* _Try it_:
Decide whether each statement below agrees with the forum post about the Recon and the Rubicon. For each one, answer yes or no and quote the exact words from the post that decide it.
1. Before selling the Recon, the writer installed a complete new top end in it.
2. The 2002 Rubicon 500 was advertised for $600.
3. The Rubicon's original tires showed no dry rot.

* _Excerpted text_:
══════════

# 02 Foreman Rubicon 500 (issue) and 01 Recon



## Striker

Ok, So shoot me, Ima go into a story, you can read if you like, but if you dont feel like reading just scroll down for pics, long story short, I got creative.



I sold my 01 recon to my nieghbor, they were tight on money and wanted it for their daughter for xmas, me being a nice guy I allowed them to pay me at tax time right around the corner. and of course, they blew the motor, i gave them a spare bottom end (I got a parts business in spare time), blew that one too. (mind you i put complete new top end before I "sold it to them") and of course I never saw a dime payment, (I tore my acl and am recovering, so i have one leg) They thought I was picking it up to take it back, yeah.. so I got the bike back by convincing them i have one leg, and maybe they have a soul and would load the bike up (its a 5 minutes drive). they did, and both motors torn to pieces and in a box. I believe In karma, he will get his, I will get mine, Ill say this, next time he was a simple 20$ carb rebuild kit he wants me to order for him, Its gonna be 180$ if hes buying it from me. (Mind you, the day I got it back, I looked ok FB and their daughter posted she just got a new fourwheeler, hmmmmmm yeah.)


So karma kicked, I got mine! My buddy texted me, "Dude, I dont ahve money but you do, theres this ad," 2002 Rubicon 500, 600$ (and no its not stolen, nice guys, extrmely nice land/house, etc). Im like ***, its trash. Its the cleanest **** ATV I've ever seen, show room finish. Only thing wrong is needs seat done, and has the d1 d2 esp flash, and a carb clean. My god the wheels and oem tires were clean and shiny, but dry rot from age. so made me think they only used it for yard work or something.

══════════

* _Entries shown_:
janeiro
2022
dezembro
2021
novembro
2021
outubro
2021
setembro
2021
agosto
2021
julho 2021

══════════

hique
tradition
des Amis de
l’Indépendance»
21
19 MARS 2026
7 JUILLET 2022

══════════

* _Exercise response_:
1. Yes: "i put complete new top end before I"
2. Yes: "2002 Rubicon 500, 600$"
3. No: "dry rot from age"